_Text excerpt_
* Start *

TIAs filed under Decree 13 before January 1, 2026 remain valid without mandatory refiling unless material changes occur.
Broad Definition of Cross-Border Transfer
The definition covers not only physical or electronic transmission of data to a recipient outside Vietnam, but also offshore cloud storage, processing using automated systems located outside Vietnam, and onward processing of data originally collected in Vietnam. This means routine use of international SaaS platforms, cloud infrastructure, or data analytics services based outside Vietnam constitutes a cross-border transfer subject to TIA requirements.
Transfer Exemptions
Certain transfers are exempt from the TIA filing requirement:
- Transfers by state agencies in performance of their official functions
- Transfers related to employee personal cloud storage
- Transfers by data subjects of their own personal data
- Transfers required to handle national emergencies
- Transfers of publicly disclosed data within the scope of the disclosure
- Transfers pursuant to specific contract terms where the data subject is the contracting party
Authority to Suspend Transfers
The MPS may inspect cross-border transfers and has the authority to suspend transfers that threaten national security, public order, or the rights and interests of data subjects. This gives the government broad discretion to block data flows it considers problematic.
Prohibition on Selling Personal Data
The law expressly prohibits the buying and selling of personal data except where expressly permitted by law. Cross-border transfers within a corporate group for defined internal purposes, transfers in connection with corporate restructuring, and transfers to third-party processors under contract are specifically recognized as not constituting prohibited data sales, provided the required impact assessments are filed.

* End *

_Given problem A_
Output the part of the passage on Vietnam's cross-border data transfer rules that opens with the words "TIAs filed under" and closes with "to TIA requirements.", copied word for word.
_Given problem B_
Return the entries from their very first line through the line containing "Write the alphaTex for this tab.", including that line, repeated without any change.

_Data in this exercise_
* Start *

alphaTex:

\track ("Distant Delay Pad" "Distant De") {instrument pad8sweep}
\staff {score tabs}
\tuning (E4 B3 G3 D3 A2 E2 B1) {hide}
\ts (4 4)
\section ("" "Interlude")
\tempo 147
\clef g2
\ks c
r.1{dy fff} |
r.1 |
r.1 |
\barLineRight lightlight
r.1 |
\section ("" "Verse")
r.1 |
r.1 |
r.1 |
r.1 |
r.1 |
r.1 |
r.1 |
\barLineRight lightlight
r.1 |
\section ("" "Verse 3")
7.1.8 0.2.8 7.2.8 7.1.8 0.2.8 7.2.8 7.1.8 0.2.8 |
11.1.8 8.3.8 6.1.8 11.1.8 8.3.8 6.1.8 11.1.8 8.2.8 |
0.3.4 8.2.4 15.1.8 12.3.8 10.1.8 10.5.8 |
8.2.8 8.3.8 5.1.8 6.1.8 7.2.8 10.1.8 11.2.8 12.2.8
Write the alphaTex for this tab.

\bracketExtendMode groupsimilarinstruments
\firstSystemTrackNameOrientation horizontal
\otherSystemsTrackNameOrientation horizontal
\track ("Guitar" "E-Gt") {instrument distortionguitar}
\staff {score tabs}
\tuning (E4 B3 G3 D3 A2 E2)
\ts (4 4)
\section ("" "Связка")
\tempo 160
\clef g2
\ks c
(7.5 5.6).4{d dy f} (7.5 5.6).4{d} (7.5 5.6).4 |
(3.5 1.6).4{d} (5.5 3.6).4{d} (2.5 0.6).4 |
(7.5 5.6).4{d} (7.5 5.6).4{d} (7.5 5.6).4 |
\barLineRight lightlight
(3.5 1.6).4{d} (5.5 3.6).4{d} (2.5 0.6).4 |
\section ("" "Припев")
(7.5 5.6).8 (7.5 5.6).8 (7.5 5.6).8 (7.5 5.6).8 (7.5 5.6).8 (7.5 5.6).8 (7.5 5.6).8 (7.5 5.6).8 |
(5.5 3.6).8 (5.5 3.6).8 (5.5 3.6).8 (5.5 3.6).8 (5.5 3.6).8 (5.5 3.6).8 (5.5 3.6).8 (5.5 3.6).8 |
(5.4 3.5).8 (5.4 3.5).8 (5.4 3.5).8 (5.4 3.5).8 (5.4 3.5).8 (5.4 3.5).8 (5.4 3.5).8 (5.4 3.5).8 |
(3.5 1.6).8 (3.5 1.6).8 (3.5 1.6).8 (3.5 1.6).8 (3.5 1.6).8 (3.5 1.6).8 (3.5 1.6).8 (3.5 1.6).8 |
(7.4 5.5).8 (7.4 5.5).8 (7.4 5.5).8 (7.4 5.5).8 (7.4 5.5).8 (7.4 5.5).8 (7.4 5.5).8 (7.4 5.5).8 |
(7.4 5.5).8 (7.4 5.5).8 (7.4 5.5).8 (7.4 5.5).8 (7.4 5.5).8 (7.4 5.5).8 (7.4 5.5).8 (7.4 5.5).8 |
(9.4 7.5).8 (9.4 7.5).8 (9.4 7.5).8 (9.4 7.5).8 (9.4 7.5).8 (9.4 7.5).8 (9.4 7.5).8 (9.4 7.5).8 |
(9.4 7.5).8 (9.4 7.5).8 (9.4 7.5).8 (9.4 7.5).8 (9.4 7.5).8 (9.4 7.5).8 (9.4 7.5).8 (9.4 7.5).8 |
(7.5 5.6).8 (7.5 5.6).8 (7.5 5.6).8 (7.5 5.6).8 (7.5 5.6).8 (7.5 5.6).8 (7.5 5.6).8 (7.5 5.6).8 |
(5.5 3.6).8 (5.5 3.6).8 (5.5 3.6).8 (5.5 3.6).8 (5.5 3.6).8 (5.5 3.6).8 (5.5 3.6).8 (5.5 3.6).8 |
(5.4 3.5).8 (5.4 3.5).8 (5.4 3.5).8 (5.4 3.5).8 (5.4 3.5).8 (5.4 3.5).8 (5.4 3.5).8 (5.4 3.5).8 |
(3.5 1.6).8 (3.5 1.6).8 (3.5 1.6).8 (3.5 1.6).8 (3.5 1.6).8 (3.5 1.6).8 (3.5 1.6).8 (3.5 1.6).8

* End *

_Task solution A_
TIAs filed under Decree 13 before January 1, 2026 remain valid without mandatory refiling unless material changes occur.
Broad Definition of Cross-Border Transfer
The definition covers not only physical or electronic transmission of data to a recipient outside Vietnam, but also offshore cloud storage, processing using automated systems located outside Vietnam, and onward processing of data originally collected in Vietnam. This means routine use of international SaaS platforms, cloud infrastructure, or data analytics services based outside Vietnam constitutes a cross-border transfer subject to TIA requirements.

_Task solution B_
alphaTex:

\track ("Distant Delay Pad" "Distant De") {instrument pad8sweep}
\staff {score tabs}
\tuning (E4 B3 G3 D3 A2 E2 B1) {hide}
\ts (4 4)
\section ("" "Interlude")
\tempo 147
\clef g2
\ks c
r.1{dy fff} |
r.1 |
r.1 |
\barLineRight lightlight
r.1 |
\section ("" "Verse")
r.1 |
r.1 |
r.1 |
r.1 |
r.1 |
r.1 |
r.1 |
\barLineRight lightlight
r.1 |
\section ("" "Verse 3")
7.1.8 0.2.8 7.2.8 7.1.8 0.2.8 7.2.8 7.1.8 0.2.8 |
11.1.8 8.3.8 6.1.8 11.1.8 8.3.8 6.1.8 11.1.8 8.2.8 |
0.3.4 8.2.4 15.1.8 12.3.8 10.1.8 10.5.8 |
8.2.8 8.3.8 5.1.8 6.1.8 7.2.8 10.1.8 11.2.8 12.2.8
Write the alphaTex for this tab.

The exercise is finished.